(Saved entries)

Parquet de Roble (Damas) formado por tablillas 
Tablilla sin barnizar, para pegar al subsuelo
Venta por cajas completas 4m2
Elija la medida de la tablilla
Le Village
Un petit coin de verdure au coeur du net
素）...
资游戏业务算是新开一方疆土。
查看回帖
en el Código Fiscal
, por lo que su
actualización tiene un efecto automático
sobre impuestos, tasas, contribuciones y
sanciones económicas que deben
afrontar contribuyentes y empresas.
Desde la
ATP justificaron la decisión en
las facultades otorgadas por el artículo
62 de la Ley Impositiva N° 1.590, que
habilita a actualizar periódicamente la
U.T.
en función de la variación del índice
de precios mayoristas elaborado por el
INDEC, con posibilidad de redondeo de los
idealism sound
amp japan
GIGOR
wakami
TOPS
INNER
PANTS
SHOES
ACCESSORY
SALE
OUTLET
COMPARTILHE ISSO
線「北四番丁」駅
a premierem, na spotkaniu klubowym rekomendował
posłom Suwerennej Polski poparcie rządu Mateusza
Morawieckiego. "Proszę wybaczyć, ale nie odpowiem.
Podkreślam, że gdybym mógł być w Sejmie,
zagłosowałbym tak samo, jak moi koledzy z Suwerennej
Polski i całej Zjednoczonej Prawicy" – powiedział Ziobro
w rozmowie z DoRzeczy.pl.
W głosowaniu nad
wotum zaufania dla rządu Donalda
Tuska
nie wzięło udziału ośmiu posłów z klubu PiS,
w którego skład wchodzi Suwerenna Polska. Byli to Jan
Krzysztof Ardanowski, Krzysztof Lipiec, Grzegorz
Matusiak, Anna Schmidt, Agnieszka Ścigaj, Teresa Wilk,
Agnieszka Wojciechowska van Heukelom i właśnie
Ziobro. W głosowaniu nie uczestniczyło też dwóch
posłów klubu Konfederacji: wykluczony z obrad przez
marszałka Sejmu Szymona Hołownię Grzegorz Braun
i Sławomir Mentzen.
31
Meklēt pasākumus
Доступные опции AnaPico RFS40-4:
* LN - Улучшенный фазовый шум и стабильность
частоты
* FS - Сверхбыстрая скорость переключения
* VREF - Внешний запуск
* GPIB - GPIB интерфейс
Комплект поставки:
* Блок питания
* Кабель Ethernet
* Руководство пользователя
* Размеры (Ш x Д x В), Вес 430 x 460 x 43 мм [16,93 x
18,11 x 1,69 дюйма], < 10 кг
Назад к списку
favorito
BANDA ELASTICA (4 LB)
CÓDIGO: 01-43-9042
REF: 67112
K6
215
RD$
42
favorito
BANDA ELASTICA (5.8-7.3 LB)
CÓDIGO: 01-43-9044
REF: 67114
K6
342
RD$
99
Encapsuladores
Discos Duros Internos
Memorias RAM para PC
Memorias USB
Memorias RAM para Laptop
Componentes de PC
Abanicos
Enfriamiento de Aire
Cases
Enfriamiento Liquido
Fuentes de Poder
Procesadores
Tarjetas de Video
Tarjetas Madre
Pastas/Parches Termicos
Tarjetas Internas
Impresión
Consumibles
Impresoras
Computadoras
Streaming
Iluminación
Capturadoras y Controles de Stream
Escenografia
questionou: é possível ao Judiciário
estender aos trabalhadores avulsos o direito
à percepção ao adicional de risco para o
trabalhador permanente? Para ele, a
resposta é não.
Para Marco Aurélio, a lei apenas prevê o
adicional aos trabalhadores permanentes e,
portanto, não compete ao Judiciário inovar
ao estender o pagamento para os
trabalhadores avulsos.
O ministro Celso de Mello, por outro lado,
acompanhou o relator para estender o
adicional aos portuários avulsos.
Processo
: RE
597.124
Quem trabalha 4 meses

*Work required*
Each line in the entries above, starting at the line with "мм [16,93 x" and ending at the line with "questionou: é possível ao Judiciário", is to be printed exactly, and only those lines.

*Result of this exercise*
* Размеры (Ш x Д x В), Вес 430 x 460 x 43 мм [16,93 x
18,11 x 1,69 дюйма], < 10 кг
Назад к списку
favorito
BANDA ELASTICA (4 LB)
CÓDIGO: 01-43-9042
REF: 67112
K6
215
RD$
42
favorito
BANDA ELASTICA (5.8-7.3 LB)
CÓDIGO: 01-43-9044
REF: 67114
K6
342
RD$
99
Encapsuladores
Discos Duros Internos
Memorias RAM para PC
Memorias USB
Memorias RAM para Laptop
Componentes de PC
Abanicos
Enfriamiento de Aire
Cases
Enfriamiento Liquido
Fuentes de Poder
Procesadores
Tarjetas de Video
Tarjetas Madre
Pastas/Parches Termicos
Tarjetas Internas
Impresión
Consumibles
Impresoras
Computadoras
Streaming
Iluminación
Capturadoras y Controles de Stream
Escenografia
questionou: é possível ao Judiciário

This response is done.